I haven’t thought about the issue super-carefully … just a thought …
An alternate framing could be about changing group boundaries rather than changing demographics in an isolated group.
There were surely people in 2010 who thought that the main risk from AI was it being used by bad people. The difference might not be that these people have popped into existence or only recently started talking—it’s that they’re inside the fence more than before.
And of course, reality is always complicated. One of the concerns in the “early LW” genre is value stability and self-trust under self-modification, which has nothing to do with sudden growth. And one of the “recent” genre concerns is arms races, which are predicated on people expecting sudden capability growth to give them a first mover advantage.
I welcome more discussion of different forms of takeoff trajectory, competitive (both among AIs and among human+AI coalitions), and value-drift risks.
I worry a fair bit (and don’t really know whether the concern is even coherent) that I value individual experiences and diversity-of-values in a way that can erode if encoded and enforced in a formal way, which is one of the primary mechanisms being pursued by current research.
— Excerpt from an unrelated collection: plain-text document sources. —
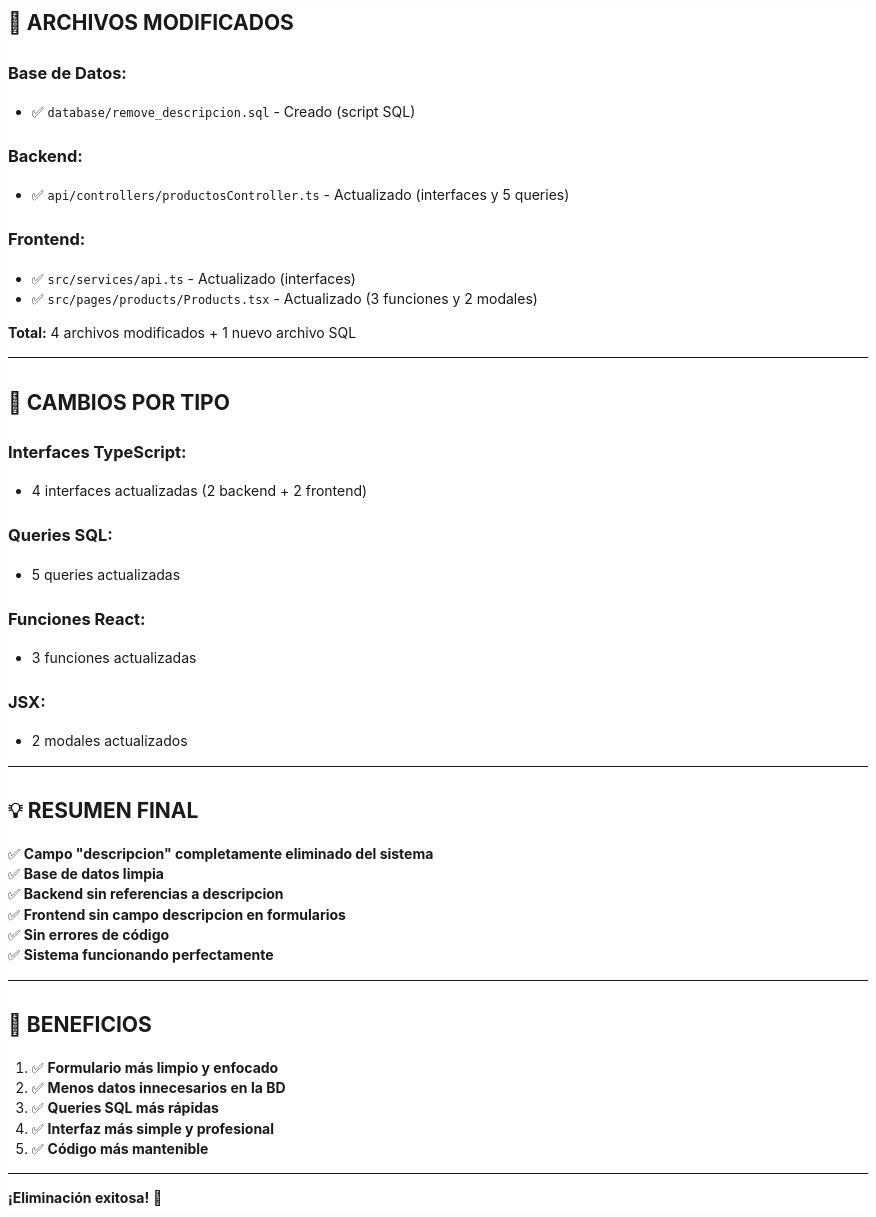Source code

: 
## 📁 ARCHIVOS MODIFICADOS

### Base de Datos:
- ✅ `database/remove_descripcion.sql` - Creado (script SQL)

### Backend:
- ✅ `api/controllers/productosController.ts` - Actualizado (interfaces y 5 queries)

### Frontend:
- ✅ `src/services/api.ts` - Actualizado (interfaces)
- ✅ `src/pages/products/Products.tsx` - Actualizado (3 funciones y 2 modales)

**Total:** 4 archivos modificados + 1 nuevo archivo SQL

---

## 🔄 CAMBIOS POR TIPO

### Interfaces TypeScript:
- 4 interfaces actualizadas (2 backend + 2 frontend)

### Queries SQL:
- 5 queries actualizadas

### Funciones React:
- 3 funciones actualizadas

### JSX:
- 2 modales actualizados

---

## 💡 RESUMEN FINAL

✅ **Campo "descripcion" completamente eliminado del sistema**  
✅ **Base de datos limpia**  
✅ **Backend sin referencias a descripcion**  
✅ **Frontend sin campo descripcion en formularios**  
✅ **Sin errores de código**  
✅ **Sistema funcionando perfectamente**

---

## 🎯 BENEFICIOS

1. ✅ **Formulario más limpio y enfocado**
2. ✅ **Menos datos innecesarios en la BD**
3. ✅ **Queries SQL más rápidas**
4. ✅ **Interfaz más simple y profesional**
5. ✅ **Código más mantenible**

---

**¡Eliminación exitosa!** 🎉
Thanks for making the cross-post. Do you know if the author is likely to see comments posted here, or if he prefers to receive comments another way?
I found the linked post very interesting, and seemingly useful. Thanks for cross-posting it! And shame that the author didn’t get the time to pursue the project further.
One quibble:
The author does provide hedges, such as that “these are three stylised attitudes. It’s likely that many people have an intermediate view that attaches some credence to each of these stories.” But one thing that struck me as notably missing was the following variant of the first attitude:
Indeed, my impression is that a large portion of people motivated by the discontinuity-based arguments actually see a discontinuity as less than 50% likely, perhaps even very unlikely, but not extremely unlikely. And they thus see it as a risk worth preparing for. (I don’t have enough knowledge of the community to say how large that “large portion” is.)
And this isn’t the same as the third attitude, really, because it may be that these people would shift their priorities to something else if they came to see a discontinuity as even less likely. It might not be the only lever they see as potentially worth pulling to affect the long-term future, and they might not be in properly Pascalian territory, just expected value territory.
That said, this is sort of like a blend between the first and third attitudes shown. And perhaps by “probable” the author actually meant something like “plausible”, rather than “more likely than not”. But this point still seemed to me worth mentioning, particularly as I think it’s related to the general pattern of people outside of the existential risk community assuming that those within it see x-risks as likely, whereas most seem to see them as unlikely but still a really, really big deal.